Task requirements:
(a) In the essay "Are You Hiding in Your Furnace?", what month is it when the writer and the father sit in the parking lot?
(b) Carry on the essay "Are You Hiding in Your Furnace?" from its last line.

-------- Reading passage

Are You Hiding in Your Furnace?

In a littered parking lot where small, bottle-shaped and crumpled-up brown paper bags — tossed aside in worthless emptiness — slid around the pavement in circles of dust in a November wind, we sat, my father and I. Only the pieces of green and brown broken glass and crushed blue cans broke up the grayness of the captive landscape, dotted with the discarded pull-tabs of those who had passed the day or night sitting on a lonely curb. This little bit of openness sat beneath a cold gray sky with four old brown buildings on each side where people peeked from behind the broken blinds. We were parked in a dismal blend, and we did not know we were on the verge of making choices.

His sad eyes, his wrinkled shaking hands, his dirty coat, his baggy pants and worn-out boots . . . his falling smile and failing teeth . . . blended and faded and he seemed as one with his surroundings, not to be pulled free from them, but instead to embrace them. “This is me,” his countenance shrugged as he looked out the car window. “There is no where else.”

Of course there was . . . I drove right to it, straight from dismal into daylight . . . alone. And he lived out his life and died there, hiding furiously and occasionally seeking with futility. Choosing. Blending. Swirling. Dust.

Five years ago, I sat in a dismal parking lot myself with sad eyes and a failing smile and watched the swirling dust, longing to be just swept up in it and carried out to . . . somewhere. Somewhere where I could swirl unnoticed and unchallenged. What choice, I thought, do I have? I wanted new growth to push out of the cracked pavement and a piercing sun to come streaming through the clouds, comforting me with warmth. I wanted an audible voice of clarity to rise above the whirl of the ceaseless breeze and say “This is not you. There is somewhere else to go.” I pulled my collar around my ears as if I might be able to shut out the sounds of my inner questions, the shouts of my doubt. I had, in my hand, a crumpled piece of paper; I chose to unfold it; called the number and began to stumble out of dismal.

Our world seems caught up in the idea of choice. It seems to be the first defense and the first defiance. “I had no choice.” “You made your choice.” These could as easily be re-stated. “It’s not my fault.” “It’s all your fault.” And then we make choices on top of those “choices,” letting people drive out of dismal as we stay behind and wave weakly from the parking lot . . . or driving out ourselves as we watch the ones we leave grow smaller in the rear-view mirror of our car . . . and our memory.

What choice do we have, anyway?

The Christian who struggles with any form of sexual sin — whether sitting entranced in front of a computer viewing naked men and women, to cruising on-line or in public places for anonymous sex partners, to retreating into darkened moods of fantasy to masturbate alone, to making phone calls to out-of-reach longed-for-lovers — moves into and out of cycles, revolving around an inner need to satisfy a longing for a relationship that does not exist in dismal. Dismal is the furnace that burns up hope, turns beauty to ashes, and leaves it there for relentless winds to sweep away. Dismal is a choice. Abandon all hope ye who enter here.

----------------
-------- Provided data

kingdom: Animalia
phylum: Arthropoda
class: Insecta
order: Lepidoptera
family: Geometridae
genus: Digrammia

----------------

Expected outputs:
(a) November

(b)
Abandon hope? Nope.

I think sometimes strugglers can become so accustomed to the heat that they cannot feel the nice cool breeze of change when it comes. We make pillows from the ashes of defeat and rest our heads and close our eyes and fake a cheaper peace. “I am okay with who I am. God made me this way.” And the breeze — instead of ushering in hope — begins to suck the life out of us. We wanted a hurricane, powerful enough to collapse all the places we had built inside in which we hide. We wanted a mighty wave to sweep the landscape clean from shore to shore, but instead, we’re stuck with the broken stubbles that cling to the barren ground and make us look . . . so broken.

So, we defend what we are. And we reject what we could be.

The defense of defeat comes in words like “The Bible doesn’t count.” “Leave God out of it.” “You’re just intolerant.”

And those who are standing at a comfortable distance from the furnace of dismal have their own defense. They wrap themselves in the indulgence of ignorance, too lazy to learn the truth, too wary to share it if they did. “He made his choice.” They can’t even bend to the point of “There but for the grace of God go I.” No, not there. Their sins are sweeter.

God have mercy.

OK.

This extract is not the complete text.